The postulate to build a church on a hill dominating the city center has been submitted by the faithful for many decades. However, such an exposed location could not be approved by the tsarist governorate authorities, which consistently refused to consent to subsequent petitions on this matter. The plans were resumed in the independent Republic of Poland, when the newly erected parish was taken over by Father Adam Abramowicz. In cooperation with the Circle of Architects in Warsaw, at the initiative of local provost, reverend Adam Abramowicz, in April 1926 a competition was announced for a new church on St. Roch in Białystok. It contained an unequivocal postulate about the symbolic idea of the building, which was to have the dimension of a monument as "a monument to the revival of the independence of the Fatherland". The competition became an important event in the artistic life of the interwar Polish Republic and played an important role in the development of modern Polish architectural thought. Among 70 complex works, formally and stylistically diverse, there are several bold design concepts, operating in an avant-garde form and innovative spatial solutions. The commission, composed of Karol Jankowski, Marian Lalewicz and Czesław Przybylski, as well as priest Adam Abramowicz and district architect J. Kummant, at the meeting on July 7, 1926 awarded the first prize to the team: Władysław Schwarzenberg-Czerny, Jan Karżewski and Jerzy Woyzbun.
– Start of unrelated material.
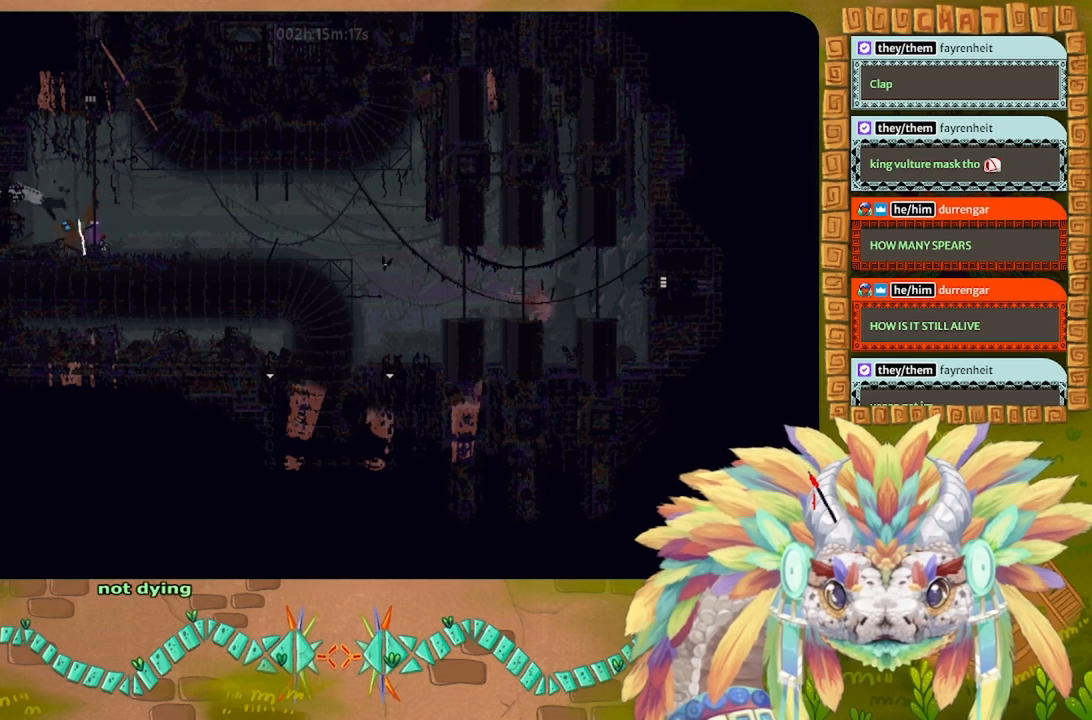
{"keys": ["right"], "events": [[66, "down", "up"], [100, "right", "down"]]}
Moreover, three other projects were awarded prizes, among which the most radical avant-garde proposals were presented by the winners of the fourth prize: Bohdan Lachert, Józef Szanajca and Lech Niemojewski. None of the four awarded works received the final approval of the Construction Committee. The concept of Oskar Sosnowski, selected in a second, closed competition, was sent for implementation.
Sosnowski's project was part of the original intention of the so-called Stone Litany: mystical Marian fortresses, architectural equivalents of the invocations of the Loreto litany. The vision of the temple as a monument-votive offering for regained independence was combined in Sosnowski's project with a hymn in honor of Our Lady, Queen of the Polish Crown, and the call from the litany became at the same time a clear symbol of the new reality. The works began in 1927 and despite the huge financial difficulties, the construction progressed quickly, which was a real phenomenon, considering the extremely difficult economic realities and the complex social reality of Białystok at that time.
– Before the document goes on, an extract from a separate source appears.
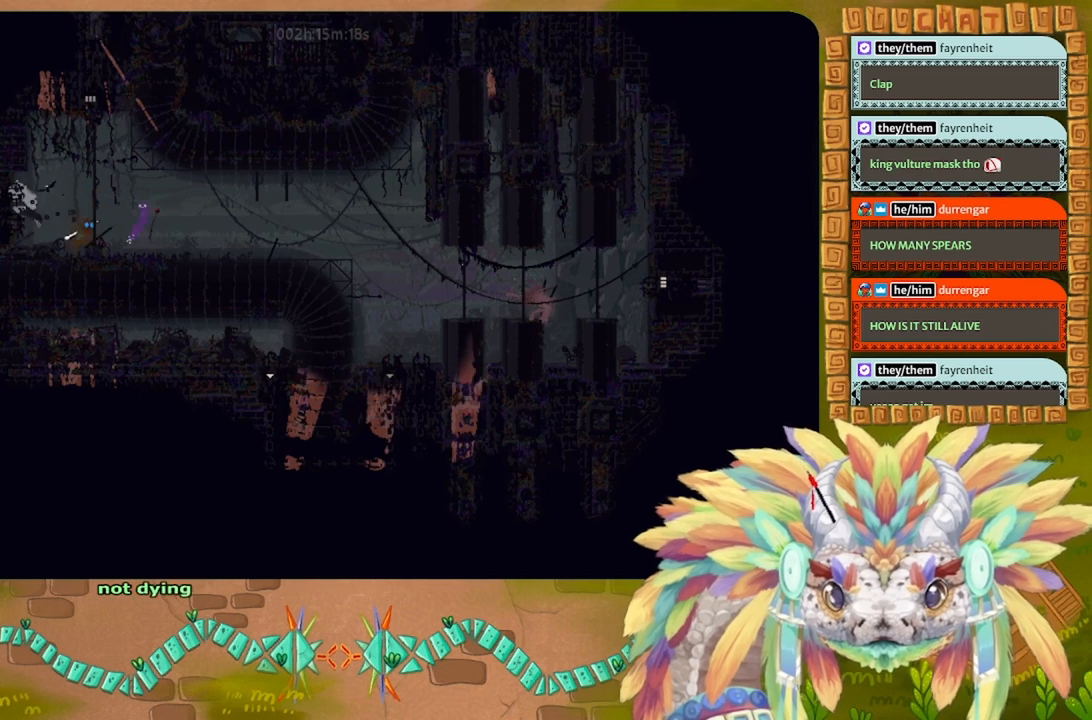
{"keys": ["right"], "events": []}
The church is planned as an octahedron, with three masses set on one another. The first mass makes the main part of the complex, the additional two are located on the sides, making the attics. Originally, the church was commemorated to Mary, symbolized with a star, therefore Sosnowski used stars in his design, especially in elements of the vault. After his death (September 1939, during German siege of Warsaw), the construction was continued by another architect, Stanislaw Bukowski. During the Soviet occupation of eastern Poland during World War II (September 1939 - June 1941), Soviet authorities planned to open a circus in the unfinished building.

The church has an impressive, 83-meter tower, which is modeled after that of the Cathedral in Kamianets-Podilskyi. On the top, there is a 3-meter figure of Mary, which stands on a Piast-style crown. The vaults resemble traditional vaults found in houses of northeastern part of Poland. Near the church there is a rectory, also designed by Sosnowski. The whole complex is surrounded by walls, in reference to the tradition of fortified churches, common in eastern Poland.